• Text block
IPA 2026: Interactive Physical AI Workshop at CVPR 2026

Introduction

The 1st International Workshop on Interactive Physical AI (IPA 2026) at CVPR 2026 will bring together researchers from computer vision, robotics, and multimodal AI, providing the first comprehensive forum to address the full scope of interactive physical AI systems while building upon prior workshops that have explored subsets of this space. The workshop topics include (but are not limited to):

Human-AI interaction in physical environments
Embodied conversational AI and multimodal learning
Full-duplex multimodal conversational models
Social intelligence and communication for robots and avatars
Egocentric vision and first-person perception
Real-time audio-visual processing for interactive systems
Safe and cooperative human-robot interaction
Personalization and lifelong learning for physical AI
Privacy-aware learning in interactive settings
Physically authentic perception and generation for avatars and agents

We will be hosting invited speakers and will also be accepting the submission of full unpublished papers. These papers will be peer-reviewed via a double-blind process, and will be published in the official CVPR 2026 workshop proceedings and be presented at the workshop itself.

What is Interactive Physical AI?

Advances in multimodal learning, embodied intelligence, and conversational AI are transforming how humans interact with intelligent AI systems situated alongside us in our physical world. We define such systems as Interactive Physical AI (IPA). IPA systems simultaneously

Perceive humans and scenes using audio-visual signals
Generate communication signals via verbal and nonverbal behaviors (speech, prosody, backchannels, visual cues such as gaze and gestures)
Act safely and effectively under physical-world constraints in shared spaces

Embodiments of IPA include:

Robots (both humanoids and non-humanoids)
Physically-grounded and environment-aware avatars (e.g., AR telepresence)
On-device audio-visual agents

that interact with humans in the physical world.

Call for Papers

Submission: We invite authors to submit unpublished papers (8-page CVPR format) to our workshop, to be presented at a poster session upon acceptance. All submissions will go through a double-blind review process. All contributions must be submitted (along with supplementary materials, if any) on OpenReview (The link will be provided soon).

(Records from a dataset)
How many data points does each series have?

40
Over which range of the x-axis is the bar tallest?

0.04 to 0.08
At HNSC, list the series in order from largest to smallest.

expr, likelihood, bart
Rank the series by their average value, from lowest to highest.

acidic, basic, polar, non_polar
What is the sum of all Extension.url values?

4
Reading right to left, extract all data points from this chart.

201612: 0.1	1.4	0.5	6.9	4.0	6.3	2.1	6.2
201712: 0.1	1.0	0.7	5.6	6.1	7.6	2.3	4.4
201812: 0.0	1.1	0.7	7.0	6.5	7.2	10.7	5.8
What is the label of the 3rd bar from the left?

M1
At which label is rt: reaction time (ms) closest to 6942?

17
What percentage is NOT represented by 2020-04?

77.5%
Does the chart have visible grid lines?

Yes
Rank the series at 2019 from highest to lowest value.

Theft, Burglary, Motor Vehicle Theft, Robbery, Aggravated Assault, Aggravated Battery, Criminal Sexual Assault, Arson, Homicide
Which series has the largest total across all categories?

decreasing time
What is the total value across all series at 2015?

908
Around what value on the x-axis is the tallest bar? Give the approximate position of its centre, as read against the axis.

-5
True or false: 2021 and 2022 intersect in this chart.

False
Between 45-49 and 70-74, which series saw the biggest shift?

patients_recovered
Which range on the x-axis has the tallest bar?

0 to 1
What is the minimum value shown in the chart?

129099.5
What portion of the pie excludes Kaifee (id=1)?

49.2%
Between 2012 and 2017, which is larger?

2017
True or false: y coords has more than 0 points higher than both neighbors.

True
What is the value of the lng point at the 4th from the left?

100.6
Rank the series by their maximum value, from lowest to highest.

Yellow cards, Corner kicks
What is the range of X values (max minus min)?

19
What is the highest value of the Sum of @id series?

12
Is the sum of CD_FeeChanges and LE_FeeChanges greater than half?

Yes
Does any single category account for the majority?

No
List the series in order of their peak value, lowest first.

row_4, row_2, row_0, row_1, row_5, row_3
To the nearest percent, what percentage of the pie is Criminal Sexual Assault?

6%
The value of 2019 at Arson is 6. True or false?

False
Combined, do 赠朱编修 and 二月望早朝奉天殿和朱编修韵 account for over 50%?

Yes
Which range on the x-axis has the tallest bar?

• Assigned task A
Answer these questions from the IPA 2026 workshop page.
(i) In what format and at what length must submitted papers be written?
(ii) On what platform must contributions be submitted?
(iii) What example does it give of a physically-grounded and environment-aware avatar?
• Assigned task B
For each statement, say whether it agrees with the IPA 2026 workshop page. Support each yes or no with the deciding words quoted from the page.
(i) Submitted papers are reviewed through a single-blind process.
(ii) Accepted papers will be presented at a poster session.
(iii) Only humanoid robots are listed as embodiments of IPA.
• Assigned task C
Quote the passage of the IPA 2026 workshop page starting with "We will be hosting" and going on through "Interactive Physical AI?".

• Solution A
(i) 8-page CVPR format
(ii) OpenReview
(iii) AR telepresence

• Solution B
(i) No: "All submissions will go through a double-blind review process."
(ii) Yes: "to be presented at a poster session upon acceptance"
(iii) No: "Robots (both humanoids and non-humanoids)"

• Solution C
We will be hosting invited speakers and will also be accepting the submission of full unpublished papers. These papers will be peer-reviewed via a double-blind process, and will be published in the official CVPR 2026 workshop proceedings and be presented at the workshop itself.

What is Interactive Physical AI?